I recently had a small remodeling job in my home that, despite excellent intentions on the part of the provider, did not go well. This project failure got me thinking about service recovery and what exactly that means. I have also come to realize that the definition may be different, depending on whether you sit on the customer side or on the provider side. After all, where we stand is always based on where we sit.
Most of us, as leaders, focus our attention on getting things done right the first time. In manufacturing, error rates are measured down to the level of “six sigma”. While excellence in delivery is an appropriate goal for high performing companies, even high performing companies make mistakes. And for me, true excellence is reflected in what happens next. In short, true excellence shows up when service recovery is required.
In my experience, what the customer wants falls into two parts, acknowledgement of the error and assurance that the provider will find a solution to the problem.
What often happens looks more like this…
- Instead of acknowledging there was an error, the customer contact person seeks to explain the problem. Sometimes this effort to explain may appear to the customer as avoidance or worst case, blaming the customer.
- Instead of seeking to find a solution to the problem, the customer contact person may simply abdicate. Sometimes, in a true effort to please the customer, the rep leaves the problem solving to the customer, and simply says, “tell me what you want and I will do it”.
Our folks who are in front of customers all the time are faced with service recovery situations frequently. Most excellent companies train their people to do it right, and employ good quality control measures to ensure this outcome. These same companies also train their people to “give good customer service” when a problem arises. As a result, when there is a small product or service failure, the contact person can successfully diffuse and handle the situation themselves. In fact, lots has been written about empowering customer facing staff to recover, and many companies employ these techniques. Examples include “try me” items at Whole Foods, to the much quoted “Ritz Carlton way”.
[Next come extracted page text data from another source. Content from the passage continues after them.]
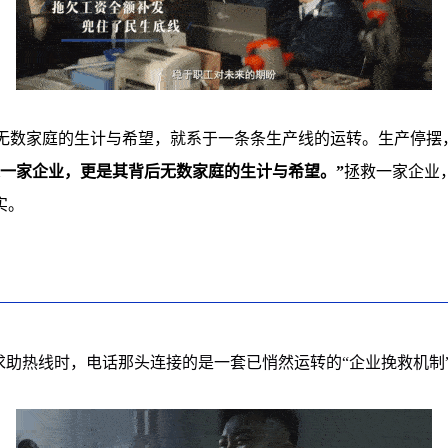
无数家庭的生计与希望，就系于一条条生产线的运转。生产停摆
是一家企业，更是其背后无数家庭的生计与希望。”
拯救一家企业
实。
助热线时，电话那头连接的是一套已悄然运转的“企业挽救机制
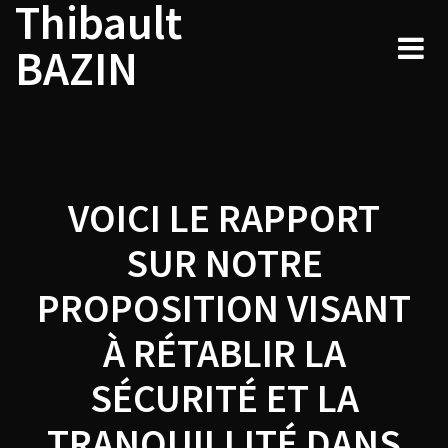
Thibault
Navigation
Skip
to
de
BAZIN
content
l’article
VOICI LE RAPPORT
SUR NOTRE
PROPOSITION VISANT
À RÉTABLIR LA
SÉCURITÉ ET LA
TRANQUILLITÉ DANS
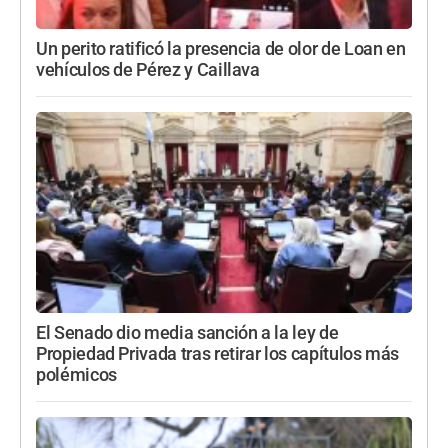
Un perito ratificó la presencia de olor de Loan en
vehículos de Pérez y Caillava
El Senado dio media sanción a la ley de
Propiedad Privada tras retirar los capítulos más
polémicos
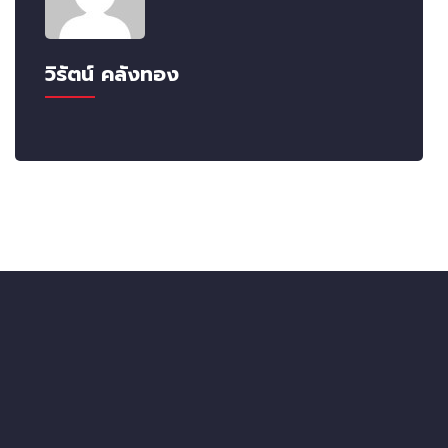
วิรัตน์ คลังทอง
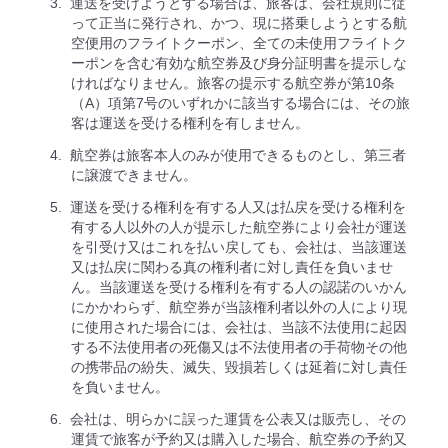
運送を受けようとする場合は、旅客は、会社規則に従
って正当に発行され、かつ、現に搭乗しようとする航
空便用のフライトクーポン、全ての未使用フライトク
ーポンを含む有効な航空券及び身分証明書を提示しな
ければなりません。旅客の提示する航空券が第10条
（A）項第7号のいずれかに該当する場合には、その旅
客は運送を受ける権利を有しません。
航空券は旅客本人のみが使用できるものとし、第三者
に譲渡できません。
運送を受ける権利を有する人又は払戻を受ける権利を
有する人以外の人が提示した航空券により会社が運送
を引受け又はこれを払い戻しても、会社は、当該運送
又は払戻に関わる真の権利者に対し責任を負いませ
ん。当該運送を受ける権利を有する人の認諾のいかん
にかかわらず、航空券が当該権利者以外の人により現
に使用された場合には、会社は、当該不法使用に起因
する不法使用者の死傷又は不法使用者の手荷物その他
の携帯品の紛失、滅失、毀損若しくは延着に対し責任
を負いません。
会社は、明らかに誤った運賃を公表又は販売し、その
運賃で旅客が予約又は購入した場合、航空券の予約又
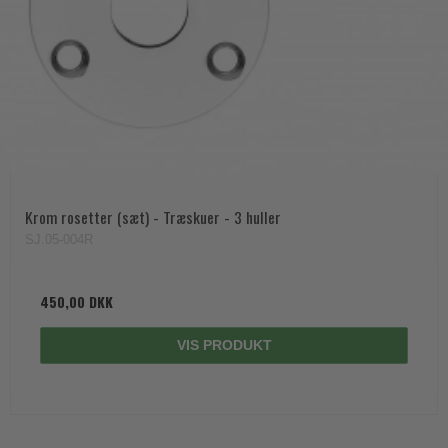
Krom rosetter (sæt) - Træskuer - 3 huller
SJ.05-004R
450,00 DKK
VIS PRODUKT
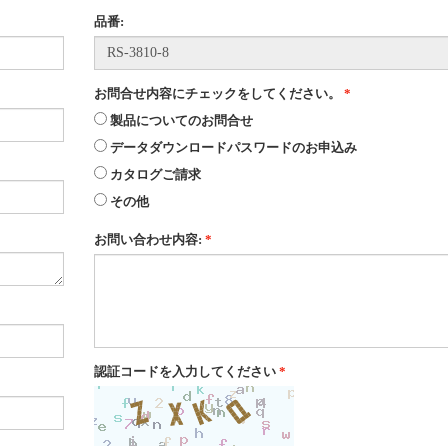
品番:
67
お問合せ内容にチェックをしてください。
*
8.0×0.8
製品についてのお問合せ
データダウンロードパスワードのお申込み
W＋35
カタログご請求
その他
パイプ
お問い合わせ内容:
*
丸・半月/ タテピン穴
SUS304
♯400研磨
認証コードを入力してください
*
○印の場合違うサイズの製作が可能です。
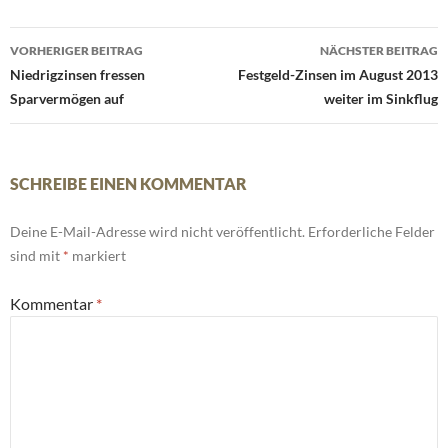
Beitrags-
VORHERIGER BEITRAG
NÄCHSTER BEITRAG
Navigation
Niedrigzinsen fressen
Festgeld-Zinsen im August 2013
Sparvermögen auf
weiter im Sinkflug
SCHREIBE EINEN KOMMENTAR
Deine E-Mail-Adresse wird nicht veröffentlicht.
Erforderliche Felder
sind mit
*
markiert
Kommentar
*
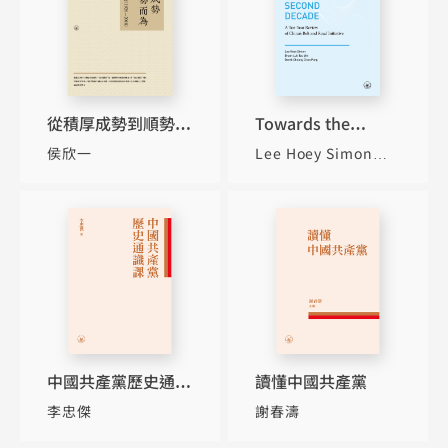
從積厚成勢到順勢而
Towards the
為：中國政法體制的
Second Decade: A
侯欣一
Lee Hoey Simon
形成（1926-2018）
Ten-Year Review
Bryan Luk
Derek
of China’s Belt
Cheung Chun Pong
and Road Initiative
中國共產黨歷史通識
讀懂中國共產黨
課
李忠傑
謝春濤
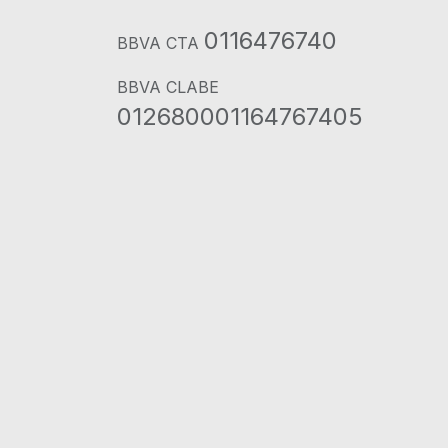
0116476740
BBVA CTA
BBVA CLABE
012680001164767405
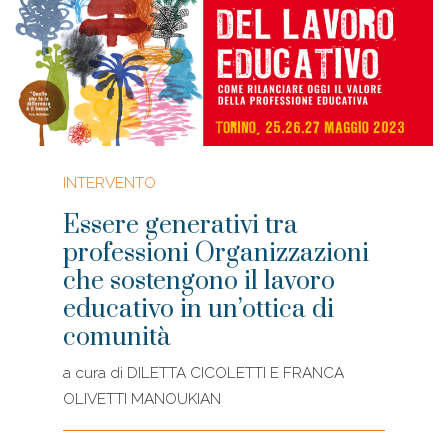
INTERVENTO
Essere generativi tra
professioni Organizzazioni
che sostengono il lavoro
educativo in un’ottica di
comunità
a cura di
DILETTA CICOLETTI E FRANCA
OLIVETTI MANOUKIAN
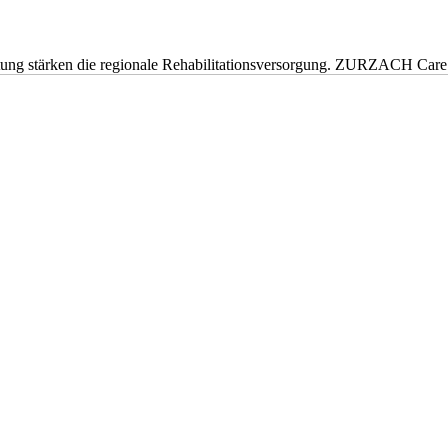
eitung stärken die regionale Rehabilitationsversorgung. ZURZACH Ca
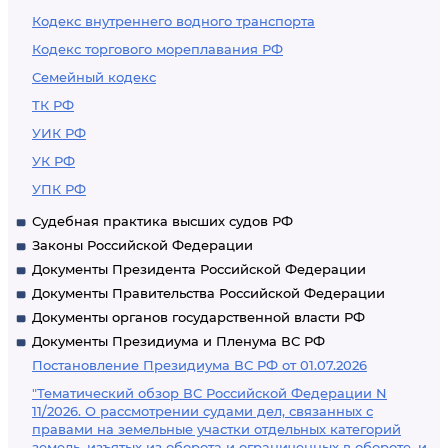
Кодекс внутреннего водного транспорта
Кодекс торгового мореплавания РФ
Семейный кодекс
ТК РФ
УИК РФ
УК РФ
УПК РФ
Судебная практика высших судов РФ
Законы Российской Федерации
Документы Президента Российской Федерации
Документы Правительства Российской Федерации
Документы органов государственной власти РФ
Документы Президиума и Пленума ВС РФ
Постановление Президиума ВС РФ от 01.07.2026
"Тематический обзор ВС Российской Федерации N
11/2026. О рассмотрении судами дел, связанных с
правами на земельные участки отдельных категорий
земель, изъятых из оборота и ограниченных в обороте, и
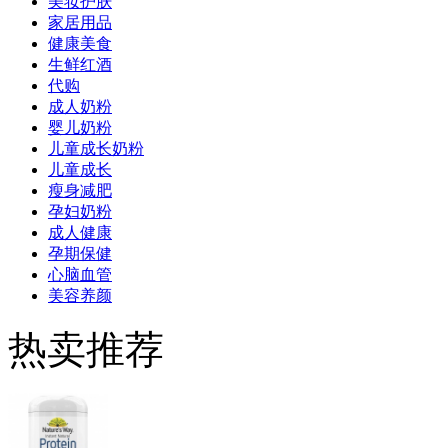
美妆护肤
家居用品
健康美食
生鲜红酒
代购
成人奶粉
婴儿奶粉
儿童成长奶粉
儿童成长
瘦身减肥
孕妇奶粉
成人健康
孕期保健
心脑血管
美容养颜
热卖推荐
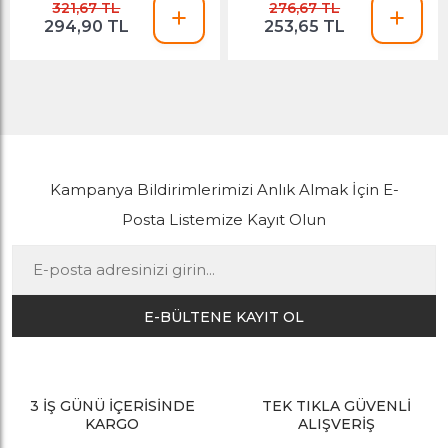
321,67 TL
276,67 TL
294,90 TL
253,65 TL
Kampanya Bildirimlerimizi Anlık Almak İçin E-
Posta Listemize Kayıt Olun
E-BÜLTENE KAYIT OL
3 İŞ GÜNÜ İÇERİSİNDE
TEK TIKLA GÜVENLİ
KARGO
ALIŞVERİŞ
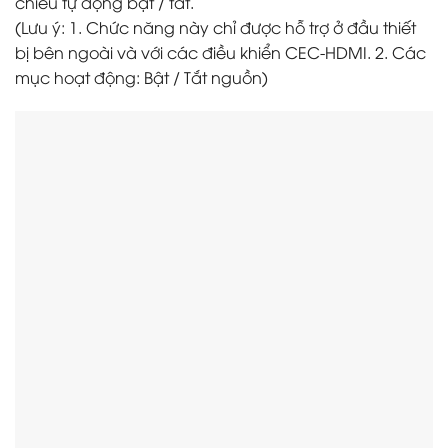
chiếu tự động bật / tắt.
(Lưu ý: 1. Chức năng này chỉ được hỗ trợ ở đầu thiết
bị bên ngoài và với các điều khiển CEC-HDMI. 2. Các
mục hoạt động: Bật / Tắt nguồn)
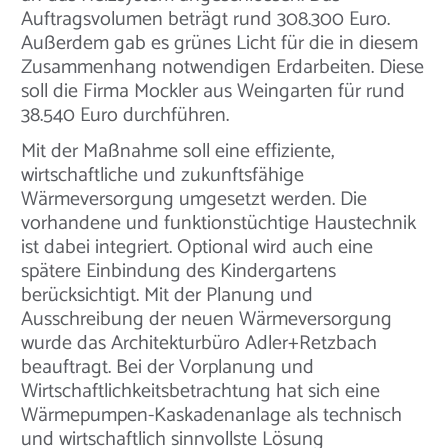
Auftragsvolumen beträgt rund 308.300 Euro.
Außerdem gab es grünes Licht für die in diesem
Zusammenhang notwendigen Erdarbeiten. Diese
soll die Firma Mockler aus Weingarten für rund
38.540 Euro durchführen.
Mit der Maßnahme soll eine effiziente,
wirtschaftliche und zukunftsfähige
Wärmeversorgung umgesetzt werden. Die
vorhandene und funktionstüchtige Haustechnik
ist dabei integriert. Optional wird auch eine
spätere Einbindung des Kindergartens
berücksichtigt. Mit der Planung und
Ausschreibung der neuen Wärmeversorgung
wurde das Architekturbüro Adler+Retzbach
beauftragt. Bei der Vorplanung und
Wirtschaftlichkeitsbetrachtung hat sich eine
Wärmepumpen-Kaskadenanlage als technisch
und wirtschaftlich sinnvollste Lösung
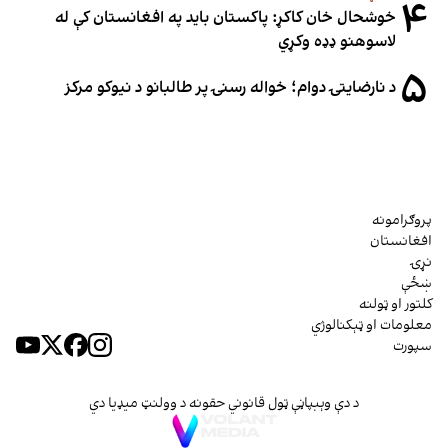
۴
خوشحال خان کاکړ: پاکستان بايد په افغانستان کې له
لاسوهنو ډډه وکړي
۵
د نارضایتۍ دوام؛ خواله رسنۍ پر طالبانو د نیوکو مرکز
پروګرامونه
افغانستان
نړۍ
ښځې
کلتور او ټولنه
معلومات او ټېکنالوژي
سپورت
د دې وېبپاڼې ټول قانوني حقونه د وولنټ میډیا دي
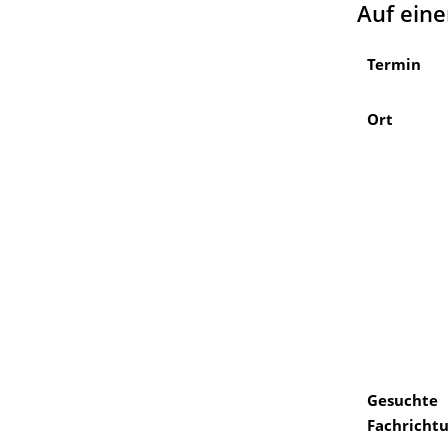
Auf eine
Termin
Ort
Gesuchte
Fachricht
Sometimes though, the failure to perform is significant both in terms of dollars and customer satisfaction. It is in these situations that excellent companies have an escalation process, perhaps even a task force to resolve the situations. For me, this represents true excellence for two reasons. First, the customer feels valued and feels assured that the problem will be solved. And, equally important, the line person has support in resolving the problem.
I leave you with these two questions:
- What is your escalation process when a significant failure to deliver happens? Are you or someone from your leadership team notified immediately?
- Have you defined “significant” so that your line folks know the situations they can and should handle themselves and the ones that they need to escalate?